One would also imagine that Hannity has championed the cause of Raymond Hill, who had part of his land seized after he refused TransCanada's offers to buy his part of his land in east Texas because he wanted to preserve the peace and quiet his property offered. Crawford and Hill are just two of dozens of landowners in Texas whose property has been seized by TransCanada to build the Keystone XL pipeline.

Instead, Hannity and others in right-wing media have been highlighting another bogus dispute in Texas over federal land that has been settled law for decades -- trying to frame it as the Bureau of Land Management trampling the rights of law-abiding Americans.

Nor has Hannity come to the aid of the Pennsylvania landowners who have been victimized by "forced pooling" statutes, in which natural gas companies such as Texas-based Hilcorp Energy can perform fracking operations on an individual's property regardless of having permission to do so -- as long as the majority of that individual's neighbors have signed leases allowing the drilling on their land. Forced pooling laws exist about 40 states, and energy companies have been exploiting them recently in high-profile cases in Ohio and Illinois. Victims of the law have raised concerns about the effect the seizures will have on their remaining property value and expressed fears about potential water contamination.

Not only have these corporate land grabs not drawn the attention of Hannity, he has actually used his media presence to cheerlead for expansions in fracking and approval of the Keystone XL pipeline.

In March, Hannity took to his Fox News show and his radio show to argue strenuously for expanded natural gas extraction across America, erroneously suggesting that it would imperil Russian leader Vladimir Putin. He urged the Republican party to make fracking their primary platform:

HANNITY: Drill here, now, everywhere, frack everywhere, and we'll turn every state in the union into North Dakota, jobs aplenty, dependency ends, revenues increase to the government, problems like Social Security, Medicare -- solved. If they would adopt those simple things

[...] 

KT McFarland said if we frack, we can tell Putin to frack you. Love that line, I wish I'd thought of it.
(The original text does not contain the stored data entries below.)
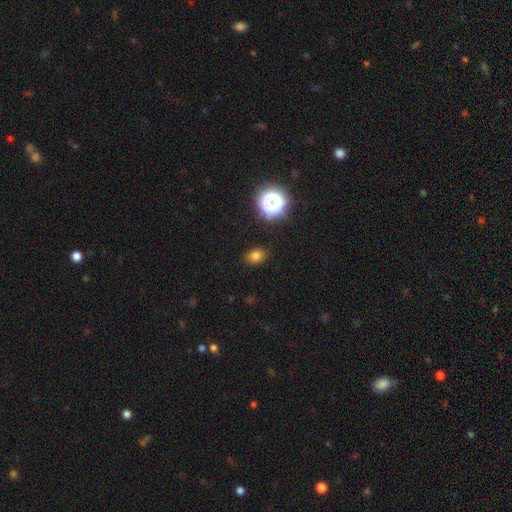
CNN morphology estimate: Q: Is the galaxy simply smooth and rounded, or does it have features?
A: smooth — 76%.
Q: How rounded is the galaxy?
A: in between — 54%.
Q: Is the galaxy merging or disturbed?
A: none — 87%.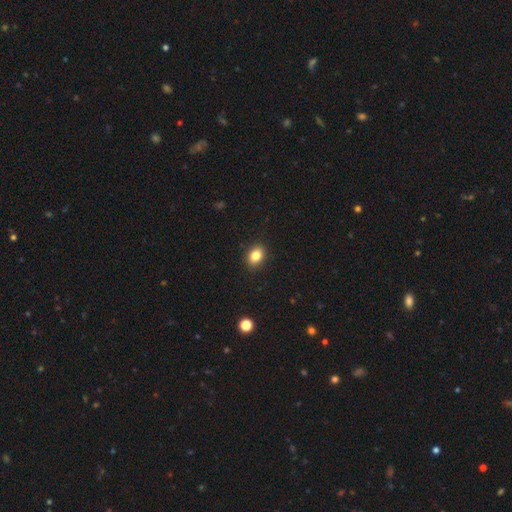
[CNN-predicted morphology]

So if the inconsistency of Hannity's eminent domain activism undermines his suggestions that it's the true cause he's been championing all this time, then what's the true motivation at play here?
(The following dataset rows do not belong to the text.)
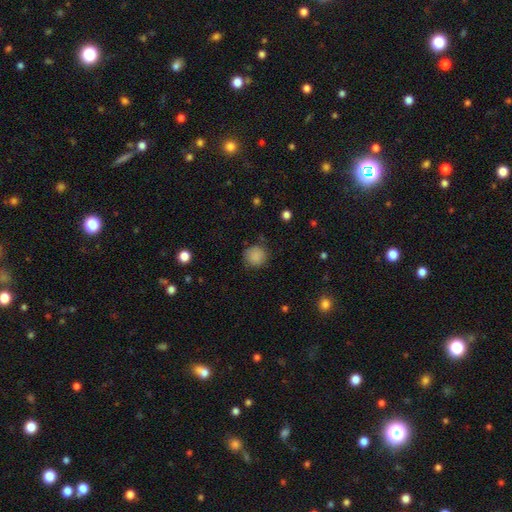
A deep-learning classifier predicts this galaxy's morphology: smooth 87%, star or artifact 9%, featured or disk 4%. Down the decision tree: how rounded — round (92%); merging — none (82%).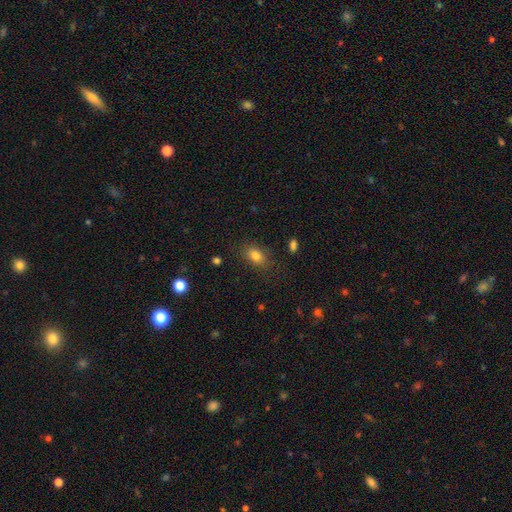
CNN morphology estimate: Smooth or featured? smooth (80%)
How rounded? in between (76%)
Merging? none (83%)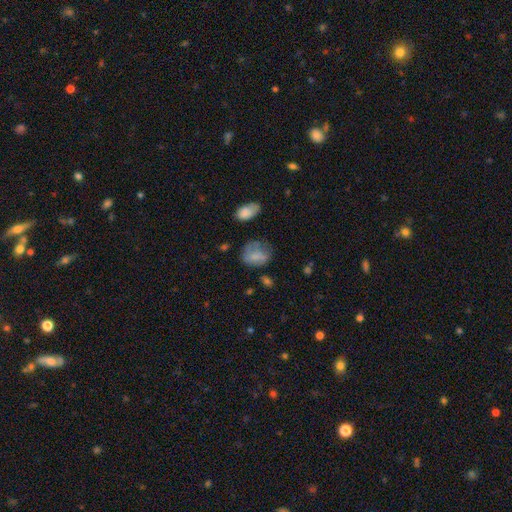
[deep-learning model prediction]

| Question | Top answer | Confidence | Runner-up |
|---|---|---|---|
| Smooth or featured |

How about money? As Media Matters has outlined, Hannity's promotion of the idea that states should have control of federal lands happens to be in line with the business interests of the Koch brothers -- billionaire energy magnates who have been pushing for state-control of federal lands so that they can buy this land for oil and gas extraction. The Koch brothers fund the Heritage Foundation and the Tea Party Patriots, which are both sponsors of his radio show.